▶ TASK GOAL: The records that appear below are to be restated word for word.

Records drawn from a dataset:
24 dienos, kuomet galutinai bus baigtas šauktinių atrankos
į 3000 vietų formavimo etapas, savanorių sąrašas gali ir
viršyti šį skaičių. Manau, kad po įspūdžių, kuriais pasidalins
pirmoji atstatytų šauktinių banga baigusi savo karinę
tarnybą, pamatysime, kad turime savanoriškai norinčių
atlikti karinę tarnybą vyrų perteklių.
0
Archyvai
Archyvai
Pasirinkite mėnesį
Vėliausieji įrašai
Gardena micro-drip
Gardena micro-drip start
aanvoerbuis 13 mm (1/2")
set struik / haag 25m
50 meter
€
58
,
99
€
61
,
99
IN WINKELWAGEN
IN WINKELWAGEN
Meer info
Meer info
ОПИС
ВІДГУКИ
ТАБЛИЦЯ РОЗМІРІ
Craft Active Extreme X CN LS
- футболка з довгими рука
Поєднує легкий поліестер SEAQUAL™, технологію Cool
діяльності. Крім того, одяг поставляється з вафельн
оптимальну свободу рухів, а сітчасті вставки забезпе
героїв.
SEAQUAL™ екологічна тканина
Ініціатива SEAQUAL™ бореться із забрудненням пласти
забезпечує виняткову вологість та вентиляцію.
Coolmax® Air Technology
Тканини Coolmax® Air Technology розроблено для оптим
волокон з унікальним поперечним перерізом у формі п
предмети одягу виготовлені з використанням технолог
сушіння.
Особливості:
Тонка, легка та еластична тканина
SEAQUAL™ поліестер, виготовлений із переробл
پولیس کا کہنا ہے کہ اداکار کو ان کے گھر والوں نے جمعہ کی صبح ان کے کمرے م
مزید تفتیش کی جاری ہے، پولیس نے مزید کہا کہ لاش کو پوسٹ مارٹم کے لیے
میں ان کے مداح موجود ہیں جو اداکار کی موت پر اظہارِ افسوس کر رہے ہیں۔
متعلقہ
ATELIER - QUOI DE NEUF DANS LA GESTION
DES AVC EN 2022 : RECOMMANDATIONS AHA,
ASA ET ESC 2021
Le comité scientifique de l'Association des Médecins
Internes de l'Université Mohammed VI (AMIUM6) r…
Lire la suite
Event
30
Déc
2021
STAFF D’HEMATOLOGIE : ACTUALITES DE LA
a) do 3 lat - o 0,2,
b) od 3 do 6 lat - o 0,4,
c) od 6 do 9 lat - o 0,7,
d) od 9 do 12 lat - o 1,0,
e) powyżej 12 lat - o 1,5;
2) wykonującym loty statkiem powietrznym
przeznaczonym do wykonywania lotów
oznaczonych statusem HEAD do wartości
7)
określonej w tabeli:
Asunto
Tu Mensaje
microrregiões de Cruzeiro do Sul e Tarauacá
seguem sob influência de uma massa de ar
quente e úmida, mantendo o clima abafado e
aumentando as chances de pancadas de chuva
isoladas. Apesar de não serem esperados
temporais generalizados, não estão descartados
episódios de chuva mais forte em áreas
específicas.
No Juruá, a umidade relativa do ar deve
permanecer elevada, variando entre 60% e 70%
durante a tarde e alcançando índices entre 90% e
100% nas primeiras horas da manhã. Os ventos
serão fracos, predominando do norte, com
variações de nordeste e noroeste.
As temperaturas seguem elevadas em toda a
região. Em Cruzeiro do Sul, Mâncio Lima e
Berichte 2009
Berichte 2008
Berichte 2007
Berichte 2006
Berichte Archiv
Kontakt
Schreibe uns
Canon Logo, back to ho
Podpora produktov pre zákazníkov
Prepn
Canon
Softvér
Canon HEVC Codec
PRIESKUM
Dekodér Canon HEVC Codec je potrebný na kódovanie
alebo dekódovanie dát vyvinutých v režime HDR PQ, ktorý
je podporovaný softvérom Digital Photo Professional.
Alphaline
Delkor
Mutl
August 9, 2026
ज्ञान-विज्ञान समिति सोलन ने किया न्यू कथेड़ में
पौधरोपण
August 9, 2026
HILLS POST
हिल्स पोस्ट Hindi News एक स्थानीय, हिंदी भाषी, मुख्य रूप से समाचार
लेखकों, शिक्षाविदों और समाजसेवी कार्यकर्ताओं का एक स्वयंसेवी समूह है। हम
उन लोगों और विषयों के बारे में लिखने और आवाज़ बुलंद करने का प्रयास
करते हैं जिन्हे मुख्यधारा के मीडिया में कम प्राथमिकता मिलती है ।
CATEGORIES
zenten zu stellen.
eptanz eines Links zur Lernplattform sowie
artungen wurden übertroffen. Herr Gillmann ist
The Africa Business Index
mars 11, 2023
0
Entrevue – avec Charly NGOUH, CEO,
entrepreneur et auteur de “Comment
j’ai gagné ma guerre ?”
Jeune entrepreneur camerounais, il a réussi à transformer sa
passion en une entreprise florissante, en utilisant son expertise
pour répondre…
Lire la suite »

▶ ANSWER TO THE EXERCISE:
24 dienos, kuomet galutinai bus baigtas šauktinių atrankos
į 3000 vietų formavimo etapas, savanorių sąrašas gali ir
viršyti šį skaičių. Manau, kad po įspūdžių, kuriais pasidalins
pirmoji atstatytų šauktinių banga baigusi savo karinę
tarnybą, pamatysime, kad turime savanoriškai norinčių
atlikti karinę tarnybą vyrų perteklių.
0
Archyvai
Archyvai
Pasirinkite mėnesį
Vėliausieji įrašai
Gardena micro-drip
Gardena micro-drip start
aanvoerbuis 13 mm (1/2")
set struik / haag 25m
50 meter
€
58
,
99
€
61
,
99
IN WINKELWAGEN
IN WINKELWAGEN
Meer info
Meer info
ОПИС
ВІДГУКИ
ТАБЛИЦЯ РОЗМІРІ
Craft Active Extreme X CN LS
- футболка з довгими рука
Поєднує легкий поліестер SEAQUAL™, технологію Cool
діяльності. Крім того, одяг поставляється з вафельн
оптимальну свободу рухів, а сітчасті вставки забезпе
героїв.
SEAQUAL™ екологічна тканина
Ініціатива SEAQUAL™ бореться із забрудненням пласти
забезпечує виняткову вологість та вентиляцію.
Coolmax® Air Technology
Тканини Coolmax® Air Technology розроблено для оптим
волокон з унікальним поперечним перерізом у формі п
предмети одягу виготовлені з використанням технолог
сушіння.
Особливості:
Тонка, легка та еластична тканина
SEAQUAL™ поліестер, виготовлений із переробл
پولیس کا کہنا ہے کہ اداکار کو ان کے گھر والوں نے جمعہ کی صبح ان کے کمرے م
مزید تفتیش کی جاری ہے، پولیس نے مزید کہا کہ لاش کو پوسٹ مارٹم کے لیے
میں ان کے مداح موجود ہیں جو اداکار کی موت پر اظہارِ افسوس کر رہے ہیں۔
متعلقہ
ATELIER - QUOI DE NEUF DANS LA GESTION
DES AVC EN 2022 : RECOMMANDATIONS AHA,
ASA ET ESC 2021
Le comité scientifique de l'Association des Médecins
Internes de l'Université Mohammed VI (AMIUM6) r…
Lire la suite
Event
30
Déc
2021
STAFF D’HEMATOLOGIE : ACTUALITES DE LA
a) do 3 lat - o 0,2,
b) od 3 do 6 lat - o 0,4,
c) od 6 do 9 lat - o 0,7,
d) od 9 do 12 lat - o 1,0,
e) powyżej 12 lat - o 1,5;
2) wykonującym loty statkiem powietrznym
przeznaczonym do wykonywania lotów
oznaczonych statusem HEAD do wartości
7)
określonej w tabeli:
Asunto
Tu Mensaje
microrregiões de Cruzeiro do Sul e Tarauacá
seguem sob influência de uma massa de ar
quente e úmida, mantendo o clima abafado e
aumentando as chances de pancadas de chuva
isoladas. Apesar de não serem esperados
temporais generalizados, não estão descartados
episódios de chuva mais forte em áreas
específicas.
No Juruá, a umidade relativa do ar deve
permanecer elevada, variando entre 60% e 70%
durante a tarde e alcançando índices entre 90% e
100% nas primeiras horas da manhã. Os ventos
serão fracos, predominando do norte, com
variações de nordeste e noroeste.
As temperaturas seguem elevadas em toda a
região. Em Cruzeiro do Sul, Mâncio Lima e
Berichte 2009
Berichte 2008
Berichte 2007
Berichte 2006
Berichte Archiv
Kontakt
Schreibe uns
Canon Logo, back to ho
Podpora produktov pre zákazníkov
Prepn
Canon
Softvér
Canon HEVC Codec
PRIESKUM
Dekodér Canon HEVC Codec je potrebný na kódovanie
alebo dekódovanie dát vyvinutých v režime HDR PQ, ktorý
je podporovaný softvérom Digital Photo Professional.
Alphaline
Delkor
Mutl
August 9, 2026
ज्ञान-विज्ञान समिति सोलन ने किया न्यू कथेड़ में
पौधरोपण
August 9, 2026
HILLS POST
हिल्स पोस्ट Hindi News एक स्थानीय, हिंदी भाषी, मुख्य रूप से समाचार
लेखकों, शिक्षाविदों और समाजसेवी कार्यकर्ताओं का एक स्वयंसेवी समूह है। हम
उन लोगों और विषयों के बारे में लिखने और आवाज़ बुलंद करने का प्रयास
करते हैं जिन्हे मुख्यधारा के मीडिया में कम प्राथमिकता मिलती है ।
CATEGORIES
zenten zu stellen.
eptanz eines Links zur Lernplattform sowie
artungen wurden übertroffen. Herr Gillmann ist
The Africa Business Index
mars 11, 2023
0
Entrevue – avec Charly NGOUH, CEO,
entrepreneur et auteur de “Comment
j’ai gagné ma guerre ?”
Jeune entrepreneur camerounais, il a réussi à transformer sa
passion en une entreprise florissante, en utilisant son expertise
pour répondre…
Lire la suite »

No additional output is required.